“The King will reply, ‘I tell you the truth, whatever you did for one of the least of these brothers of mine, you did for me.’ Matthew 25:40
Treat my spouse as I would Jesus? Not going to happen! One has to wonder if we really believe these plain words. Do you see Christ in your spouse and seek to meet his or her genuine needs as though he or she is Christ Himself standing before you? Do you see Christ in your child? In your parents? In your neighbor? (Use the definition of “neighbor Jesus gives in Luke 10:29). This account Jesus tells of the universal finale upon His return ought to be transformative in how you NOW treat others who are in the household of faith especially, and those who are not, but whom you hope will be. In His account of the sheep and the goats this is plainly what Jesus says. In fact, it is a definer in separating the sheep and the goats whose separation is forever. Is this intended as an incentive to give the next poor-looking panhandler a handout? Not necessarily; they are maybe not poor, or possibly feeding an addiction. “How blessed is the man who WISELY considers the poor man’s case.
Furthermore, Matthew 25 is not a command to care for the physically poor. However, the poor are included, while the full intent of the command concerns all that are spiritually poor, since there is a variable poverty of the knowledge of God and the fullness of the gospel in everyone. We minister to all members of the body of Christ in obeying these words of Jesus; we serve others who may not be in His family, because we genuinely hope by our ministry in His name to meet their needs, physically and spiritually, and bring them to the Savior and into His kingdom.
The spiritually poor need to be fed; they need to drink the living water; they need to be clothed with the armor of salvation; they need to be transformed from aliens to adopted members of God’s family; they need to be healed with the balm of Gilead; they need to be set free from the bondage of sin. This is not primarily a passage for social justice as it is used in many circles, while ignoring much else in God’s Word; it is a passage requiring spiritual justice, giving flesh to Jesus’ command to love your neighbor as yourself, and loving God just as He has loved you!
Very unfortunately, seeing this passage only in terms of caring for the physically poor, has led many to miss the thrust of Jesus’ words concerning how we are to treat everyone around us, beginning with our own household (Jerusalem), our neighborhood (Samaria), our place of work, leisure, school, wherever we are called (the uttermost part of the world). Seeing our family members and our neighbors as Christ Jesus, transforms your eyes, hands, energy, mind, and heart. You begin to see them as He does. Not impossible; else He would not say what He has.
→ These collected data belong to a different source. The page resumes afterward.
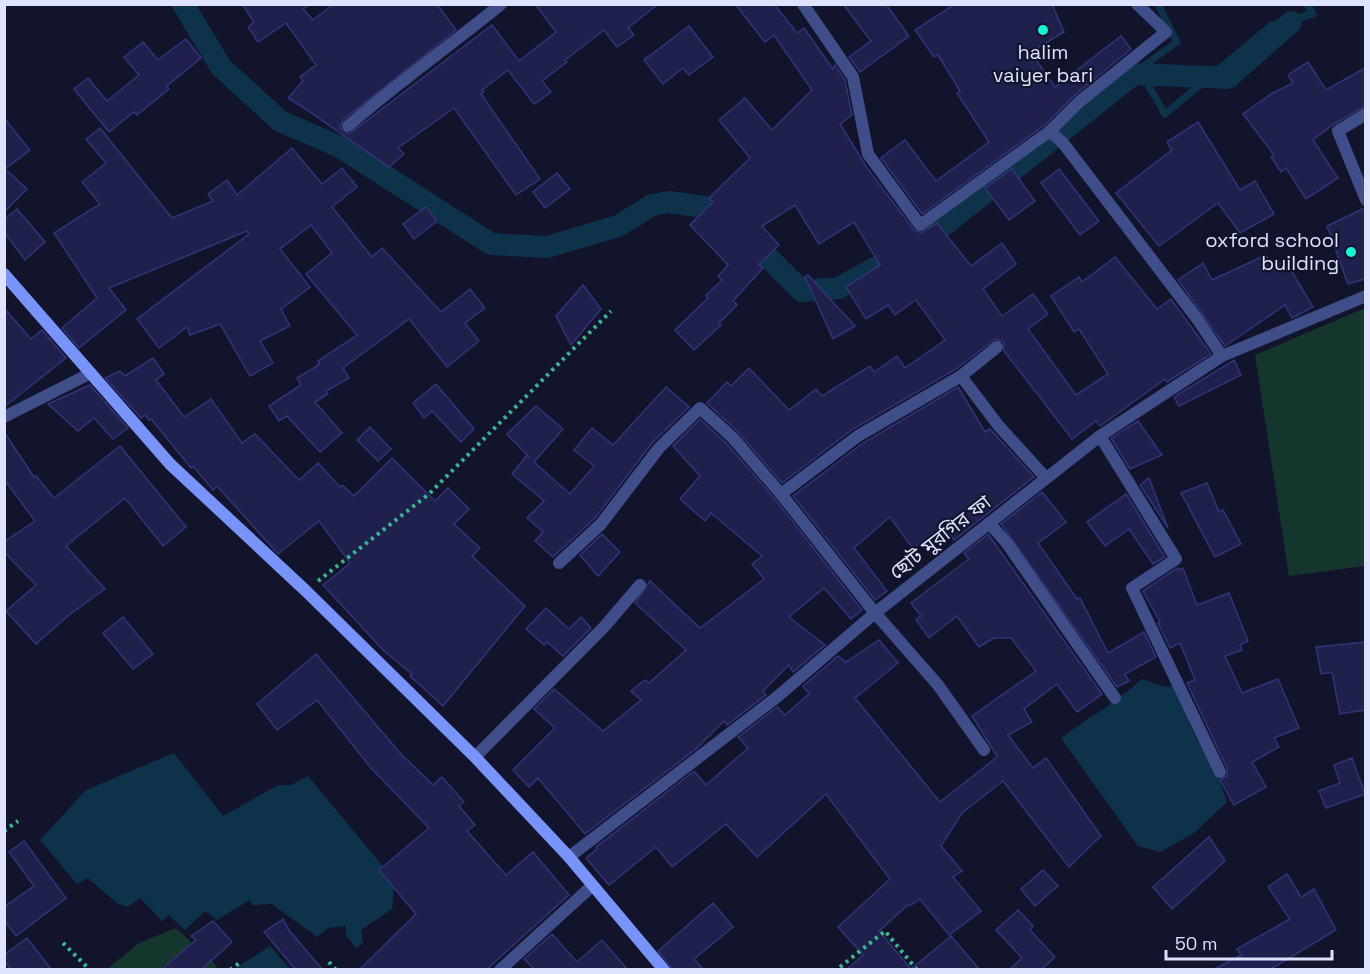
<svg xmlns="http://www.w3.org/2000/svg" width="1370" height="974" font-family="'Space Grotesk','Noto Sans Bengali',sans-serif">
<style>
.green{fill:#15362d}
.water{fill:#0d324a}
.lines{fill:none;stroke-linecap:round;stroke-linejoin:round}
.stream{stroke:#0d324a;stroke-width:7}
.canal{stroke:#0d324a;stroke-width:22}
.building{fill:#1f204c;stroke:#323478;stroke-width:1.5}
.path{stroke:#35bb93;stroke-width:4;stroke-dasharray:3 4.5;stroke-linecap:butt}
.street{stroke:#3f4e89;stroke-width:12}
.secondary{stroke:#7894fb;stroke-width:12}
.poi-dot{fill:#10f8d8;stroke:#12142c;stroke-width:2}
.labels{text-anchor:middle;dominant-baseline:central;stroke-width:4.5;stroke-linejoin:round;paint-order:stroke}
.poi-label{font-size:20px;fill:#dee2fe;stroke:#12142c}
.street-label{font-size:20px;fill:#dee2fe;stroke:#12142c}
</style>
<rect width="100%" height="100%" fill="#12142c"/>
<g class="green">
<polygon points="1365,308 1365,566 1289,576 1255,355"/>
<polygon points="176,928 214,963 218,969 191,969 177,955 160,969 106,970 139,943"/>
</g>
<g class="water">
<path d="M1142,679l23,8 10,-2 18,47 24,41 10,29 -33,31 -34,19 -22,-6 -77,-108c27,-20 56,-36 81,-59z"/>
<polygon points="174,753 223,816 278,785 292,785 308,776 395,881 392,909 361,930 363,943 357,949 346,936 346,926 328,928 317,937 272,904 252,905 250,900 217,920 205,911 185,930 169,915 162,921 140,898 128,907 118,904 88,878 77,884 40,840 86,790"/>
<polygon points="270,946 290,969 234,969"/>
</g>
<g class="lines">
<polyline class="stream" points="1158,4 1177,42 1139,69 1165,114 1272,25 1313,14 1307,4"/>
<polyline class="canal" points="183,4 221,67 280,121 340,147 491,244 547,247 618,226 652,205 669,202 719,209 802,291 839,288 928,238 1134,74 1228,78 1291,22"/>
</g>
<g class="building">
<polygon points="242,4 310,4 303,9 313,20 334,4 437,4 456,30 343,120 340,128 349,134 492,25 519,61 556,32 535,4 658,4 628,28 634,35 617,47 604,30 565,60 567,62 542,81 551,92 534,104 508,70 482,90 484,92 481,94 540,179 516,195 454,108 398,148 404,154 389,167 304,108 288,98 303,81 300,77 316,65 286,23 258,42 248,27 254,22"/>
<polygon points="735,4 774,4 797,33 804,28 833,69 835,65 845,80 852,115 840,124 867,168 914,230 921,233 937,223 971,266 1002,243 1016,264 983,289 1002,316 1033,294 1048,314 1028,329 1076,395 1108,374 1079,329 1074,332 1051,296 1079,277 1082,282 1115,257 1157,309 1171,299 1211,354 1167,382 1165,379 1100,426 1096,421 1072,439 1004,351 1004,342 995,339 956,369 853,429 782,483 738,432 707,403 727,382 731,386 749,368 789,410 816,389 822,396 870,366 874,372 897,356 905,368 945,340 916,300 895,315 888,305 866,319 846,287 880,265 854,222 819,244 795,205 762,226 779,245 759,264 763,268 733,301 737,305 719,323 721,325 694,350 675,330 708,298 706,295 722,280 718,276 728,265 690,225 713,202 709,198 750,158 719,120 745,98 772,130 812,90 774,35 765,42"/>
<polygon points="843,4 886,4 909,36 860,72 849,57 871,41"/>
<polygon points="955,4 1052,4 1064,32 1034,50 1037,55 1034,57 1055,87 1121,36 1131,49 1074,96 1045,125 922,214 881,158 905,140 936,181 989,142 957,93 960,91 938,55 934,57 915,30"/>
<polygon points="689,26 713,57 689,75 683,68 663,84 644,60"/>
<polygon points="186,39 201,58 167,86 169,89 137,115 134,112 109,132 74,89 88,78 107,101 139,75 124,57 143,42 158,60"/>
<polygon points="1308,62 1326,90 1365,68 1365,106 1334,124 1313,140 1338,178 1306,199 1286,168 1281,172 1271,157 1274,155 1243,114 1271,94 1293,83 1288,75"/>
<polygon points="4,118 30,150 5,169 27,189 4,212"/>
<polygon points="1198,122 1240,190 1255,181 1274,214 1240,233 1218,203 1159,246 1116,193 1172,150 1167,142"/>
<polygon points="100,128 172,218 213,201 208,194 227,180 237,195 292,148 322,184 342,168 357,187 332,207 372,257 382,248 441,312 470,289 485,308 465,323 479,341 447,367 409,319 343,368 349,378 326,391 328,394 315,402 342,433 320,452 287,416 279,421 269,406 301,385 297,378 320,364 318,361 357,335 306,274 332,253 311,225 280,249 310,287 281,309 290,326 260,341 273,363 250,376 220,324 190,335 187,327 159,348 137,319 249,234 247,231 109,288 126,310 79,348 62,328 97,298 54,233 100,204 82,182 106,163 86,139"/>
<polygon points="1012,169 1035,201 1009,220 985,188"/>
<polygon points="1059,169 1099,221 1080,235 1041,183"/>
<polygon points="557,173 570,189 545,208 533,192"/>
<polygon points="426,207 437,221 414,239 403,224"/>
<polygon points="1365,208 1365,279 1348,284 1327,226"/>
<polygon points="17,209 45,242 25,260 4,232 4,220"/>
<polygon points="1266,255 1274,267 1285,260 1313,307 1292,318 1285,305 1225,346 1178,280 1203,263 1212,280"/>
<polygon points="808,275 855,326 833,339 805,277"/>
<polygon points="583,285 601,309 571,345 556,316"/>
<polygon points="4,308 31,339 42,330 66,358 4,407"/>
<polygon points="153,358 164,374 156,380 184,417 211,399 242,443 255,434 299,480 318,463 340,487 342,485 354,496 392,458 435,501 448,488 469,509 454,524 480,548 472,556 525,606 443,706 410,676 412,674 384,651 323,585 350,563 319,521 278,554 217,486 213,490 193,466 191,468 151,419 149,420 145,415 141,418 105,378 120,371 125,376"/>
<polygon points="1234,360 1241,375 1179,406 1174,397"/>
<polygon points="436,384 474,429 461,442 432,411 424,418 413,403"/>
<polygon points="90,385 128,428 113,439 94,418 78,431 48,404"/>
<polygon points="666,387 689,407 652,443 595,518 553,557 535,541 543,532 527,518 544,501 512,474 527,455 530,458 507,434 536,406 563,429 534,462 570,494 594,466 574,450 592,428 613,445"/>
<polygon points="958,387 985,432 990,429 1034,477 954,540 943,526 913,549 890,517 854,548 887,591 875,600 793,496 863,443"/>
<polygon points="700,419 726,443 775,499 862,610 851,619 824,588 789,617 825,645 793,672 789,665 763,691 766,695 727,725 724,721 696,749 585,834 538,778 529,787 513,770 555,728 534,709 554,689 603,731 641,700 631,691 645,680 649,683 686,650 635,603 650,581 700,628 764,579 752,564 762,556 711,513 705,521 680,499 700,476 673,446"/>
<polygon points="1138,421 1162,455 1130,469 1111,438"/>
<polygon points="370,427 391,449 378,461 357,440"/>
<polygon points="4,432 34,477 36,476 54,498 120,446 186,527 163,546 125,498 66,546 105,589 69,615 36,644 6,611 36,585 4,552 4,542 35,521 4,479"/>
<polygon points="1149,478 1168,528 1140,485"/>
<polygon points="1207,483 1219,512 1223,510 1241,544 1215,557 1181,493"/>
<polygon points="1042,492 1066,522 1038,543 1077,599 1080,598 1108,653 1144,632 1156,657 1125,674 1129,681 1117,687 1001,524"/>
<polygon points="1126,494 1165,557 1153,564 1129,529 1105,546 1087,522"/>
<polygon points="602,534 620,552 598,576 580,555"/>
<polygon points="988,534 1102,694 1077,712 1057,684 1024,709 1032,722 1008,735 1033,768 1046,758 1101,836 1069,867 1003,781 962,813 941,846 962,871 953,877 981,911 949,935 920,899 910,906 909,904 879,931 911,969 951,936 979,969 847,969 863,955 838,927 890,879 826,794 757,857 726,824 672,867 656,847 609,885 586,858 597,849 596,847 694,771 706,785 748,748 738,737 777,707 785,715 809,694 803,686 838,656 846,662 879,640 898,663 855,698 940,802 991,762 997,756 972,716 1036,671 1011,638 994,638 979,647 957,616 929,638 916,620 921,616 911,603 969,559 964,553"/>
<polygon points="1177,568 1179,570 1183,568 1197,605 1229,593 1248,641 1240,645 1242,650 1225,656 1242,693 1278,679 1299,728 1274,738 1279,747 1252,762 1266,787 1234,805 1220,780 1227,776 1227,768 1187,683 1195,680 1180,643 1170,648 1158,623 1160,622 1143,591"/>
<polygon points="546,608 569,629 581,617 591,628 563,656 547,642 544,645 526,629"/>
<polygon points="123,617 153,654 133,669 103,633"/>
<polygon points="1365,642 1365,710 1340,714 1332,672 1321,674 1316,647"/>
<polygon points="316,654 400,753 433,785 442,777 464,802 459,806 475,825 467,831 506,875 533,852 569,895 487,969 360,969 416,914 379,870 429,828 371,768 317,700 277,730 257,704"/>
<polygon points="1352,758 1365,794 1326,808 1319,791 1340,783 1334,765"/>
<polygon points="1209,837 1225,861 1172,909 1153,887"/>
<polygon points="24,841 66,898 16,936 4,920 4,907 34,886 9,852"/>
<polygon points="1043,870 1058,886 1035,906 1021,889"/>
<polygon points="1287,874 1301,897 1314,889 1336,930 1271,969 1215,969 1241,955 1237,949 1290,919 1268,887"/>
<polygon points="713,903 733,927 694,959 703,969 672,969 658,951"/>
<polygon points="1018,910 1033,926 1030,930 1055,957 1042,969 1010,969 1022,958 996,930"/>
<polygon points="283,919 289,930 322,969 295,969 264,932"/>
<polygon points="213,921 232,942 202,969 162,969 196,940 191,936"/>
<polygon points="552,934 577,962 602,940 627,969 534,969 524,959"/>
<polygon points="27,938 51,969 11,969 4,961 4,955"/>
</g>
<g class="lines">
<g class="path">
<polyline points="318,581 429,494 611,311"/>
<polyline points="4,831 18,821"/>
<polyline points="63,943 90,970"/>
<polyline points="329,962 336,970"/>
<polyline points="840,967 885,931 917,970"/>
<polyline points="230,970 242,961"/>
</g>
<g class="street">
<polyline points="803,4 853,77 868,154 920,225 1050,131 1063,143 1198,320 1222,356"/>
<polyline points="1366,114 1338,131 1366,200"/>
<path d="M348,126c49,-43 102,-80 153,-122"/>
<polyline points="1050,131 1079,102 1166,32 1137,4"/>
<polyline points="961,376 998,425 1046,478"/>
<polyline points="4,417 91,373"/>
<polyline points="1100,436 1176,559 1132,588 1220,772"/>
<polyline points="781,494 858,436 961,376 997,347"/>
<polyline points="989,523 1006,542 1115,698"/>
<polyline points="559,563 601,524 659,448 700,408 732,437 781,494 875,613 938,685 984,750"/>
<polyline points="475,757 604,627 640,585"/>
<polyline points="569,857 777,697 875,613 1100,436 1222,356 1366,296"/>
<polyline points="500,970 592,886"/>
</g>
<polyline class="secondary" points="4,274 170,464 306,591 475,757 569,857 664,970"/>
</g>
<g class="poi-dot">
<circle cx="1043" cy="30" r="6"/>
<circle cx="1351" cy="252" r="6"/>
</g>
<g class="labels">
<g class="poi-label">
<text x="1043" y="52">halim<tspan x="1043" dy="23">vaiyer bari</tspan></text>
<text x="1339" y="240" text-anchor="end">oxford school<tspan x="1339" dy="23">building</tspan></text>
</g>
<g class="street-label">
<text transform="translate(940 537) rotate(-38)">ছোট মুরগির ফা</text>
</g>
</g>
<rect width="1370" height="974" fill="none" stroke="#dee2fe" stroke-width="12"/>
<path d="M1166 950v9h166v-9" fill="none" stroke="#dee2fe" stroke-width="3"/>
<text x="1175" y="950" font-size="18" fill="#dee2fe" stroke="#12142c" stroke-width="4.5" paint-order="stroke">50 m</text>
</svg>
When you fail to be concerned enough about the spiritual needs in your brother, sister or child, when you bark at your spouse, when your own convenience and pleasure is your first thought, you need to become immediately pricked by this: you are treating Jesus the same way. The warning of Jesus in Matthew 25 ought to penetrate a calloused heart as you contemplate final judgment, if indeed you give it any serious thought. The warning of Jesus needs to stir your mind, “Many will say to me in that Day, ‘Lord, Lord, did we not…….!’ And he will say to them, ‘Depart from me, I never knew you!’ (Matthew 7:22) Those words bring an exclamation point to this account of the sheep and the goats. Which will you be? What are you now?
Relook with eyes of faith how you see those before you. See them as Jesus Himself. How would you treat Him if He were standing right in front of you? Well, He is!